• **Problem details**:
Within the material below, locate the line with "Figure 1. The" and the line with "Figure 9. Heat loss of a single", then return those two lines and all lines between them, exactly as written.

• **Dataset extract**:
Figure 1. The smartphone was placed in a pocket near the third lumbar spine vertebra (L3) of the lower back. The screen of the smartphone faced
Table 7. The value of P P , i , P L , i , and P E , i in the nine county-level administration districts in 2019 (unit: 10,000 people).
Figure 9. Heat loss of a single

--

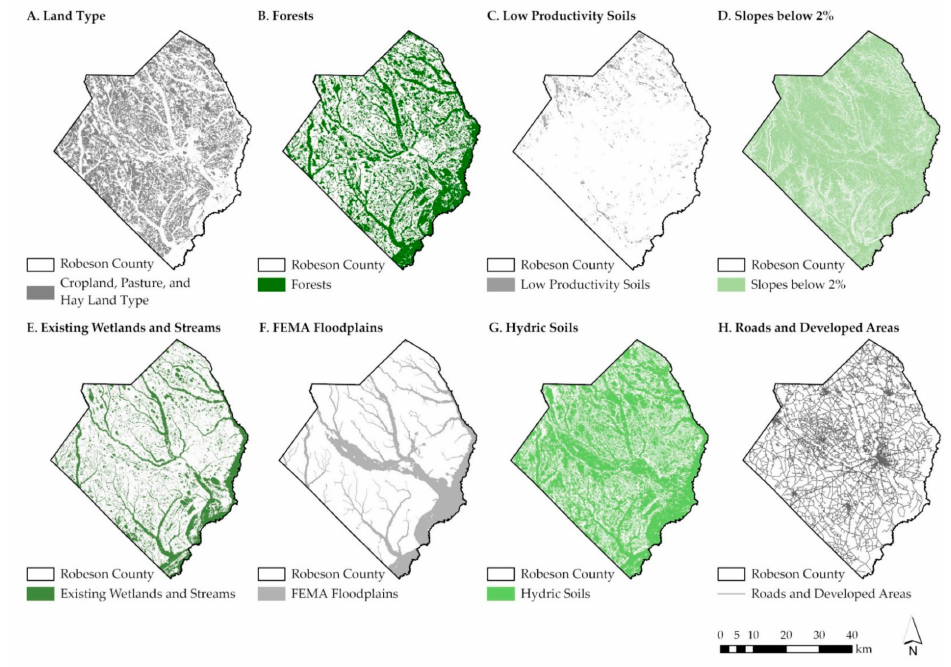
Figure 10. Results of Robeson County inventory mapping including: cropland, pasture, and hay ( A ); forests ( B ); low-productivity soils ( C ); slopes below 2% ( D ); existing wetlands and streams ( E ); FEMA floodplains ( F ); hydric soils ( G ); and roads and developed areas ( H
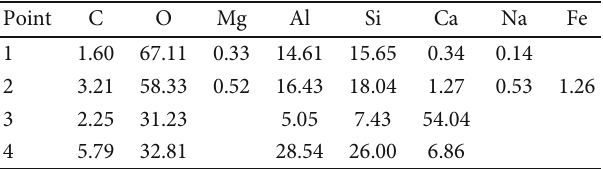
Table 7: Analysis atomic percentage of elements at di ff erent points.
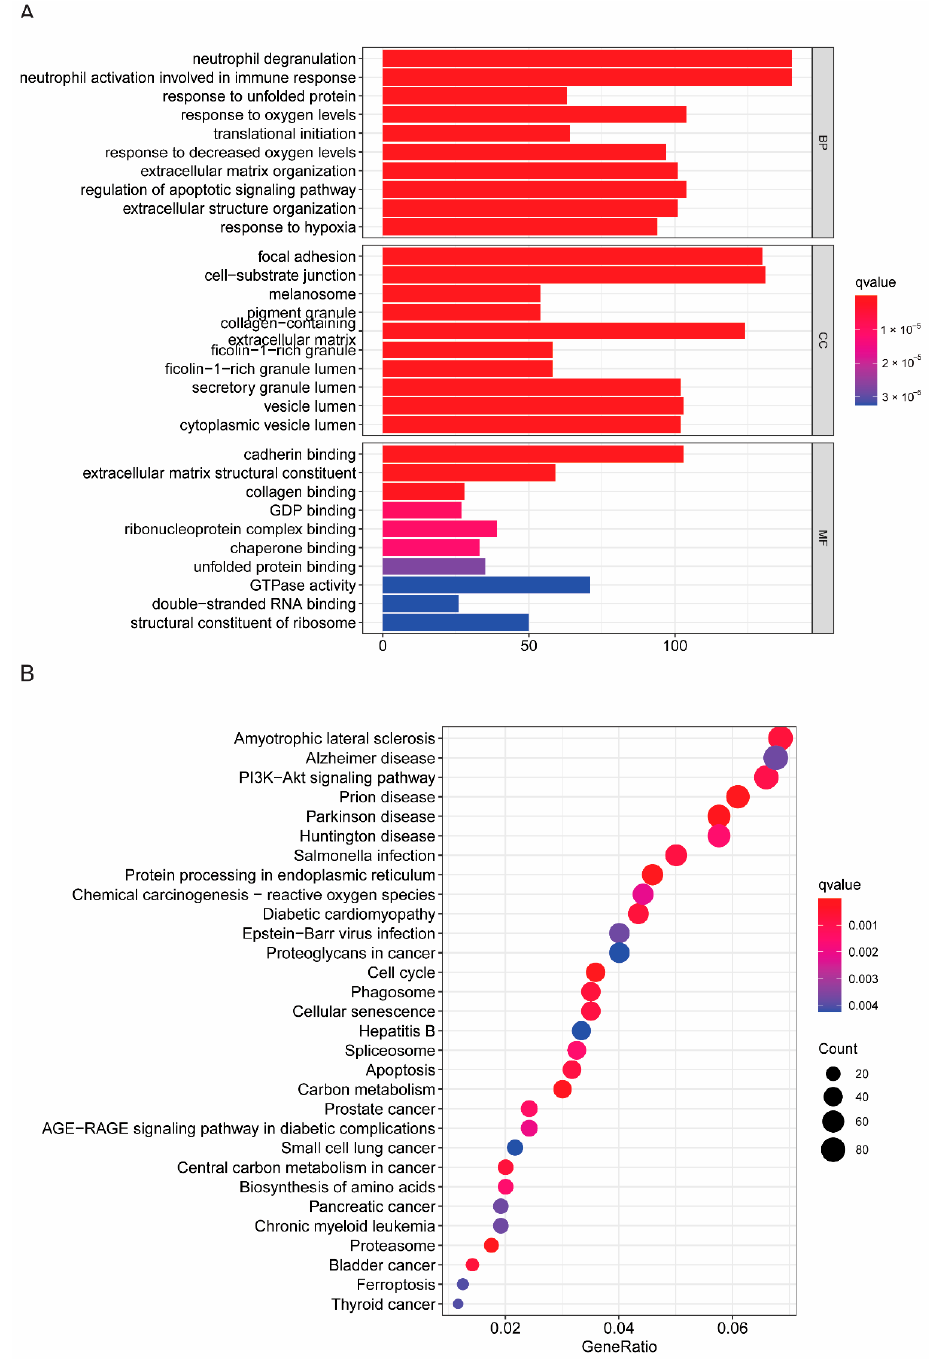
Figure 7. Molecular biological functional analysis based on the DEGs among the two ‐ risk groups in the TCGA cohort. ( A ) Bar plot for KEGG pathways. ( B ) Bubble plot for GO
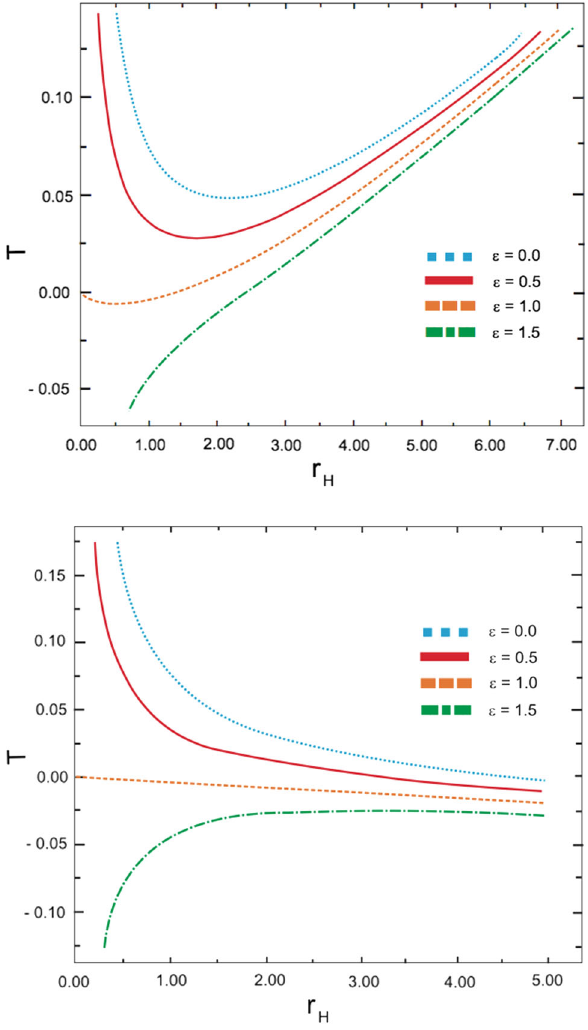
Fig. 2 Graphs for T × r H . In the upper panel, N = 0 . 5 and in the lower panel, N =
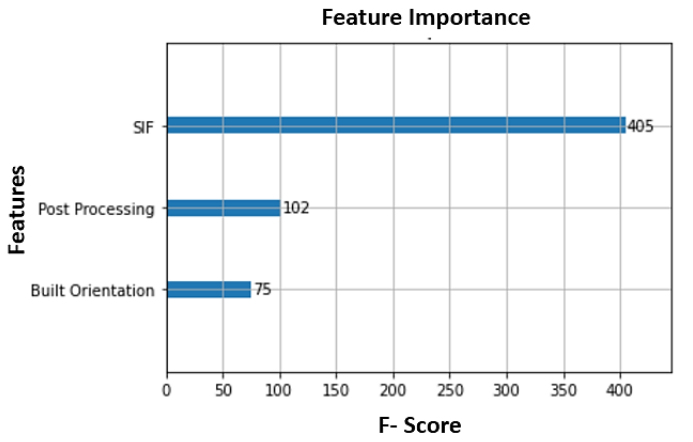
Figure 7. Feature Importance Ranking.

• **Exercise solution**:
Figure 1. The smartphone was placed in a pocket near the third lumbar spine vertebra (L3) of the lower back. The screen of the smartphone faced
Table 7. The value of P P , i , P L , i , and P E , i in the nine county-level administration districts in 2019 (unit: 10,000 people).
Figure 9. Heat loss of a single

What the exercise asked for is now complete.